Дальше Яконов перешёл коротким мостом через малую речку. Это было устье Яузы, но он не пытался опознаться, где он.
Да, затеяна была угарная игра, и подходил её конец. Яконов не раз вокруг себя и на себе испытывал ту безумную непосильную гонку, в которой захлестнулась вся страна — её наркомы и обкомы, учёные, инженеры, директоры и прорабы, начальники цехов, бригадиры, рабочие и простые колхозные бабы.

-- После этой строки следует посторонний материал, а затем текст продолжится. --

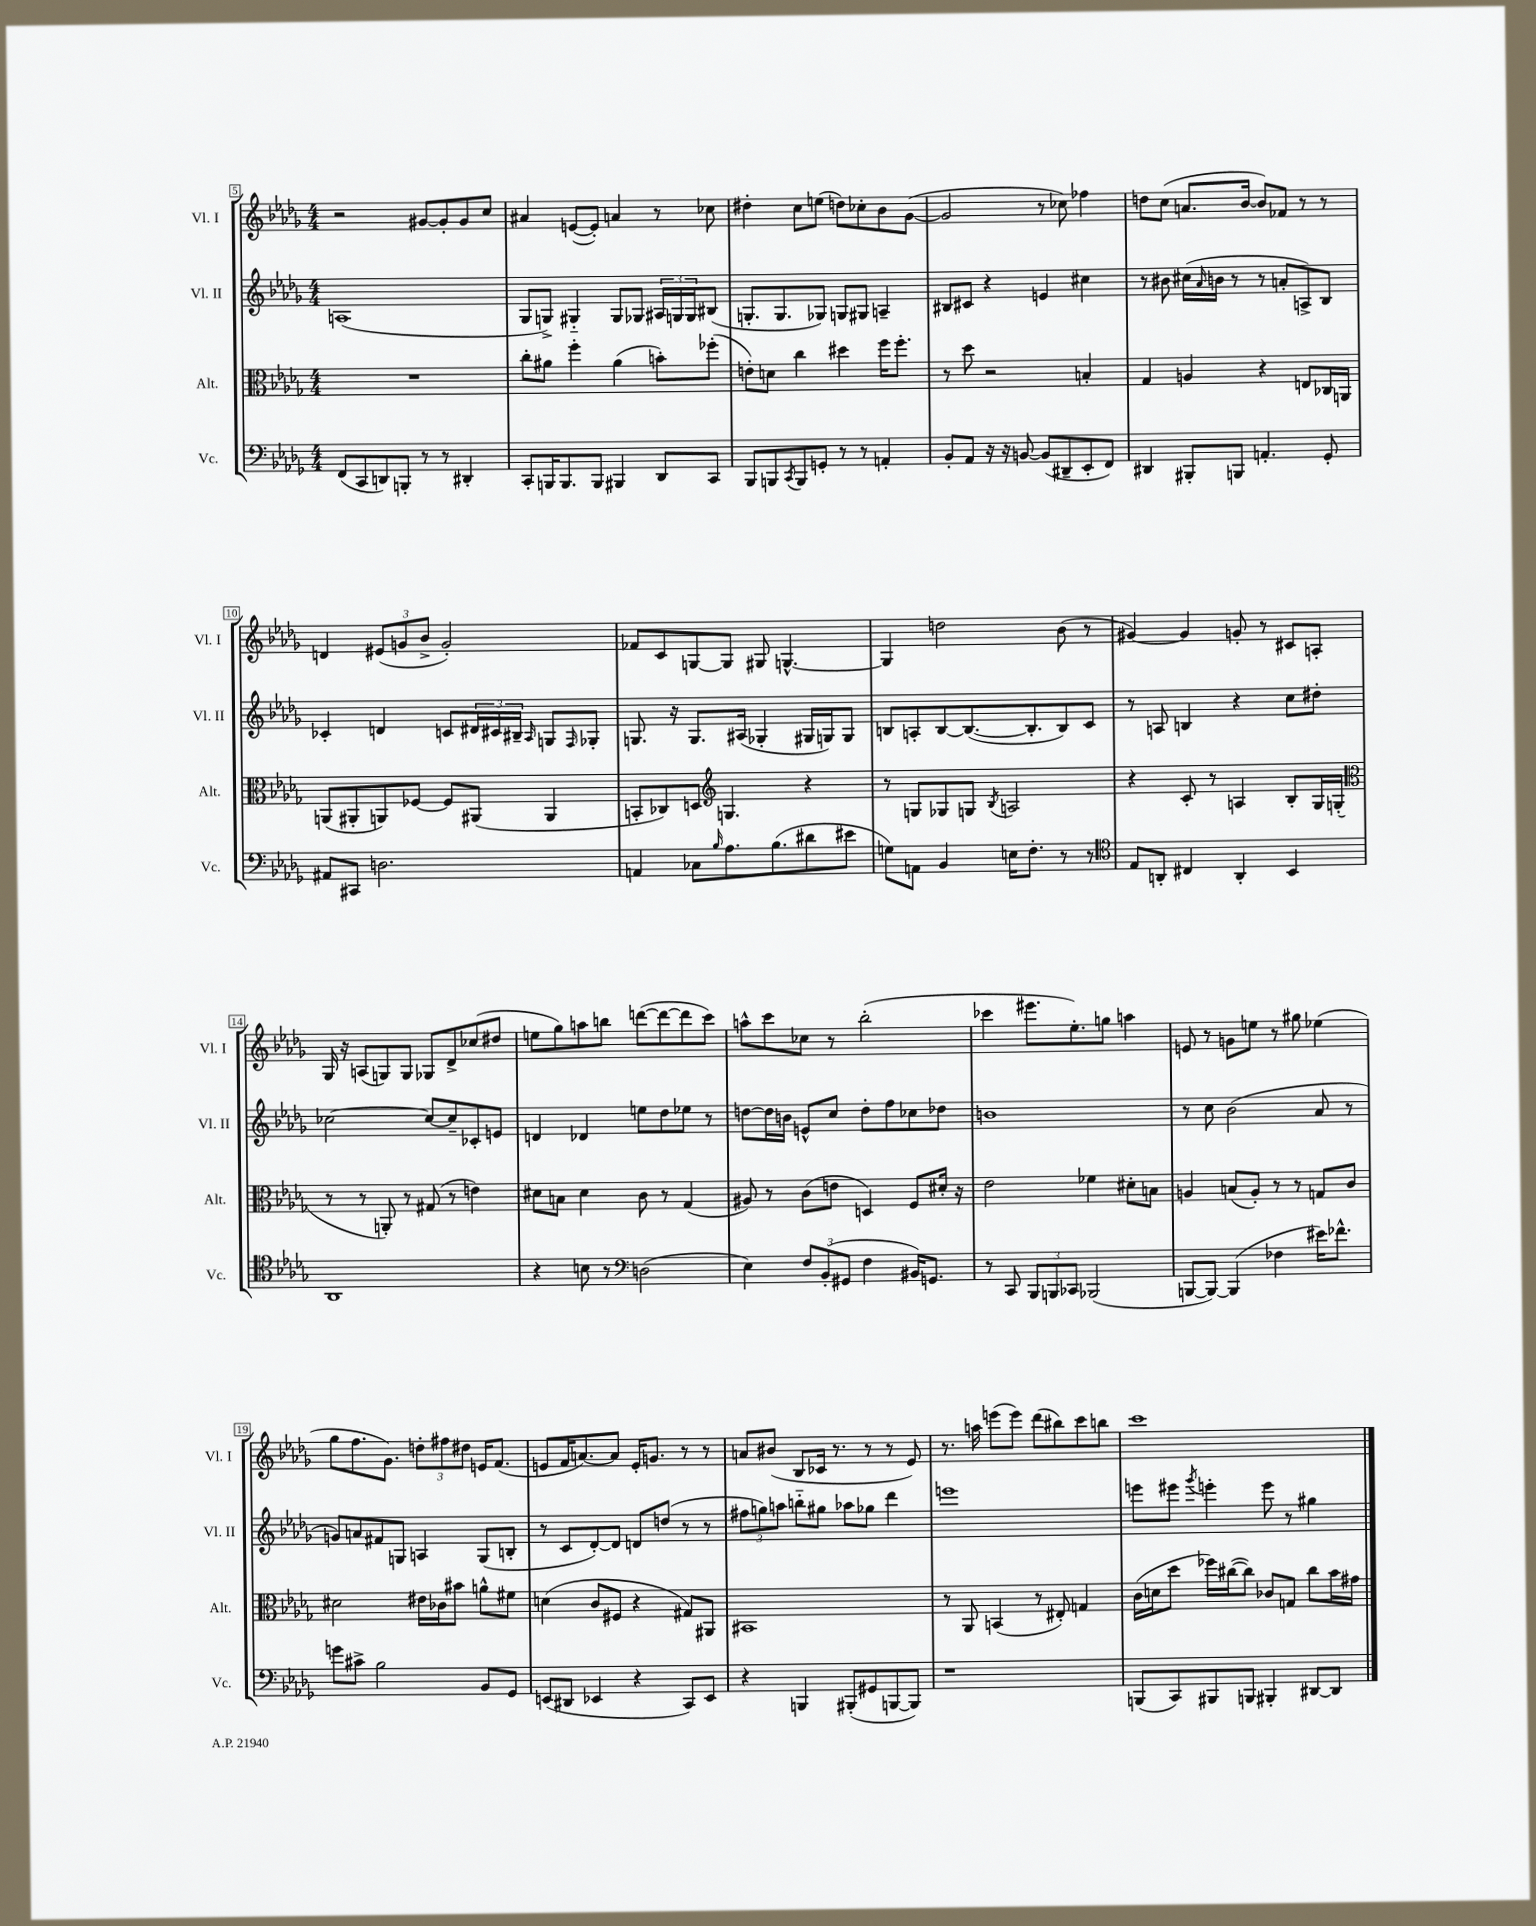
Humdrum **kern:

**kern	**kern	**kern	**kern
*staff4	*staff3	*staff2	*staff1
*clefF4	*clefC3	*clefG2	*clefG2
*k[b-e-a-d-g-]	*k[b-e-a-d-g-]	*k[b-e-a-d-g-]	*k[b-e-a-d-g-]
*M4/4	*M4/4	*M4/4	*M4/4
(8FF/L	1r	(1A	2r
8CC/	.	.	.
8DD/)	.	.	.
8BBB'/J	.	.	.
8r	.	.	[8g#/L
8r	.	.	8g#'/]
4DD#'/	.	.	8g#/
.	.	.	8cc/J
=	=	=	=
8CC'/L	8cc'\L	8G-/L	4a#/
16BBB/K	8a#\J	8G^/J)	.
8.BBB/	.	.	.
.	4ff'\	4G#'~/	([8e/L
8BBB/J	.	.	8e'/]J)
4BBB#/	(4a#\	8G#/L	4a/
.	.	8G-/J	.
8DD-/L	8b'\L)	24A#/LL	8r
.	.	24G/	.
.	.	24G/J	.
8CC/J	(8ff-'\J	(8B#/J	8cc-\
=	=	=	=
8BBB-/L	8e'\L)	8.G'/L	4dd#'\
8BBB/	8d\J	.	.
.	.	8.G/	.
8qCC/	.	.	.
8BBB/	4cc\	.	8cc\L
8GG'/J	.	8G-/J)	(8ee\J
8r	4dd#\	8G/L	8dd\L)
8r	.	8G#/J	8cc-'\
4AA'/	16ff\LK	4A~/	8b-\
.	8.ff'\J	.	.
.	.	.	([8g-\J
=	=	=	=
8BB-'/L	8r	8B#/L	2g-/]
8AA-/J	8dd-\	8c#/J	.
16r	2r	4r	.
16r	.	.	.
[8BB/	.	.	.
(8BB/]L	.	4e/	8r
8DD#~/	.	.	8cc-\)
8EE-'/	4B'/	4cc#\	4ff-\
8FF/J)	.	.	.
=	=	=	=
4DD#/	4G-/	8r	8dd\L
.	.	8b#\	(8cc\J
8BBB#'/L	4A/	(16cc#\LL	8.a/L
.	.	16qqa-/	.
.	.	16b\JJ	.
8BBB/J	.	8r	.
.	.	.	[16b-/Jk
4.AA'/	4r	8r	8b-/]L)
.	.	8a'/L	8f-/J
.	8E/L	8A^/)	8r
8GG-'/	16C-/L	8B-/J	8r
.	16AA/JJ	.	.
=	=	=	=
8AA#/L	(8AA/L	4c-'/	4d/
8CC#/J	8AA#'/	.	.
2.D\	8AA/)	4d/	(12e#/L
.	.	.	12g/
.	[8F-/J	.	.
.	.	.	12b-^/J
.	8F-/]L	8c/L	2g'/)
.	(8AA#/J	24d#/L	.
.	.	24c#/	.
.	.	24B#~/JJ	.
.	.	16qqA-/	.
.	4AA#/	8G/L	.
.	.	16qqF/	.
.	.	8G-'/J	.
=	=	=	=
4AA/	8BB'/L	8.G/	8f-/L
.	8C-/)	.	8c/
.	.	16r	.
8C-\L	8D/J	8.G/L	[8G/
*	*clefG2	*	*
16qqB-/	.	.	.
8.A-\	4.G/	.	8G/]J
.	.	(16A#/Jk	.
.	.	4G-'/	8G#/
(8.B-\	.	.	.
.	.	.	[4.G^^/
8d#\	4r	16G#/LL	.
.	.	16G/J)	.
8e#\J	.	8G/J	.
=	=	=	=
8G\L)	8r	8B/L	4G/]
8AA\J	8G/L	8A'/	.
4BB-/	8G-/	[8B/	2dd\
.	8G/J	(8.B/_	.
.	8qB-/	.	.
16E\LK	2A/	.	.
8.F'\J	.	8.B'/]	.
8r	.	8B/)	(8b-\
8r	.	8c/J	8r
=	=	=	=
*clefC4	*	*	*
8E-/L	4r	8r	[4g#/)
8AA'/J	.	8A/	.
4C#/	8c'/	4B/	4g#/]
.	8r	.	.
4AA'/	4A/	4r	8g'/
.	.	.	8r
4BB-/	8B-'/L	8cc\L	8c#/L
.	16G-/L	8dd#'\J	8A'/J
.	(16G'/JJ	.	.
=	=	=	=
*	*clefC3	*	*
1AA-	8r	[2cc-\	16G-/
.	.	.	16r
.	8r	.	(8A/L
.	8AA'/)	.	8G/)
.	8r	.	8G/J
.	(8G#/	8cc-/_L	8G-/L
.	8r	8cc-~/]	8d-^/
.	4e\)	8c-'/	(8cc-/
.	.	8e/J	8dd#/J
=	=	=	=
4r	8d#\L	4d/	8ee\L
.	8B\J	.	8gg-\)
8B\	4d#\	4d-/	8aa\
8r	.	.	8bb\J
*clefF4	*	*	*
(2D\	8c\	8ee\L	([8ddd\L
.	8r	8dd-\	8ddd\_
.	(4G-/	8ee-\J	8ddd\]
.	.	8r	8ccc\J)
=	=	=	=
4E-\)	8A#/)	[8dd\L	8aa^^\L
.	8r	16dd\]L	8ccc\
.	.	16b\JJ	.
12F/L	(8c\L	8e^^/L	8cc-\J
(12BB-'/	.	.	.
.	8e\J	8cc/J	8r
12GG#/J	.	.	.
4F\	4D/)	8dd'\L	(2bb-'\
.	.	8ff\	.
16BB#/LK)	8F/L	8cc-\	.
8.GG/J	.	.	.
.	16d#'/Jk	8dd-\J	.
.	16r	.	.
=	=	=	=
8r	2e-\	1b	4ccc-\
8CC/	.	.	.
12BBB-/L	.	.	8.eee#\L
12BBB/	.	.	.
12CC-/J	.	.	.
.	.	.	8.ee-'\)
(2BBB-/	4f-\	.	.
.	.	.	8gg\J
.	8d#'\L	.	4aa\
.	8B\J	.	.
=	=	=	=
[8BBB/L	4A/	8r	8e/
8BBB/_J)	.	8cc\	8r
(4BBB/]	(8B/L	(2b-\	8g\L
.	8A'/J)	.	8ee\J
4F-\	8r	.	8r
.	8r	.	8gg#\
16e#\LK)	8G/L	8a-/	(4ee-\
8.f-^^\J	.	.	.
.	8c/J	8r	.
=	=	=	=
8g\L	2d#\	8g/L)	8gg-\L
8c#^\J	.	8a/	8.ff\
2B-\	.	8f#/	.
.	.	.	8.g-\J)
.	.	8G/J	.
.	16e#\LL	4A/	12dd'\L
.	16c-\J	.	.
.	.	.	12ff#\
.	8b#\J	.	.
.	.	.	12dd#\J
8BB-/L	8a^^\L	(8G/L	16e/LK
.	.	.	(8.f/J
8GG-/J	8f#\J	8B'/J	.
=	=	=	=
(8EE/L	(4d\	8r	8e/L
8DD#/J	.	8c/L	16f/K
.	.	.	[8.a/)
4EE-/	8c/L	[8d-'/)	.
.	8F#/J	8d-/]J	8a/]J
4r	4r	8d/L	16e'/LK
.	.	.	8.g/J
.	.	(8dd/J	.
8CC/L)	8G#/L)	8r	8r
8EE-/J	8AA#/J	8r	8r
=	=	=	=
4r	1BB#	12ff#\L	8a/L
.	.	12gg\)	.
.	.	.	(8b#/J
.	.	12aa\J	.
4BBB/	.	8bb'~\L	8B-/L
.	.	8gg#\J	16c-/Jk
.	.	.	8.r
(8BBB#'/L	.	8aa-\L	.
8GG#/	.	8gg-\J	8r
[8BBB/	.	4ddd-\	8r
8BBB/]J)	.	.	8e-/)
=	=	=	=
1r	8r	1eee	8.r
.	8AA-/	.	.
.	.	.	16aa\
.	(4BB/	.	(8eee\L
.	.	.	8eee\J)
.	8r	.	(8ddd-\L
.	8E#'/)	.	8bb#\)
.	4G/	.	8ccc\
.	.	.	8bb\J
=	=	=	=
(8BBB/L	(16c\LL	8eee\L	1ccc
.	16d\J	.	.
8CC/)	8dd-\J	8eee#\J	.
.	.	8qggg-/	.
8BBB#/	16ff-\LL)	4eee'\	.
.	([16cc#\J	.	.
8BBB/J	8cc#\]J)	.	.
4BBB#'/	8c-/L	8eee\	.
.	8G/J	8r	.
[8DD#/L	8cc#\L	4gg#\	.
8DD#/]J	16b-\L	.	.
.	16g#\JJ	.	.
==	==	==	==
*-	*-	*-	*-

Кто бы и за какое бы дело ни брался, очень скоро оказывался в захвате, в защеме придуманных, невозможных, калечащих сроков: больше! быстрее! ещё!! ещё!!! норму! сверх нормы!! три нормы!!! почётную вахту! встречное обязательство! досрочно!! ещё досрочное!!! Не стояли дома, не держали мосты, лопались конструкции, сгнивал урожай или не всходил вовсе, — а человеку, попавшему в эту круговерть, то есть каждому отдельному человеку, не оставалось, кажется, иного выхода, как заболеть, пораниться между этими шестерёнками, сойти с ума, попасть в аварию — и только тогда отлежаться в больнице, в санатории, дать забыть о себе, вдохнуть лесного воздуха — и опять, и опять вползать постепенно в тот же хомут.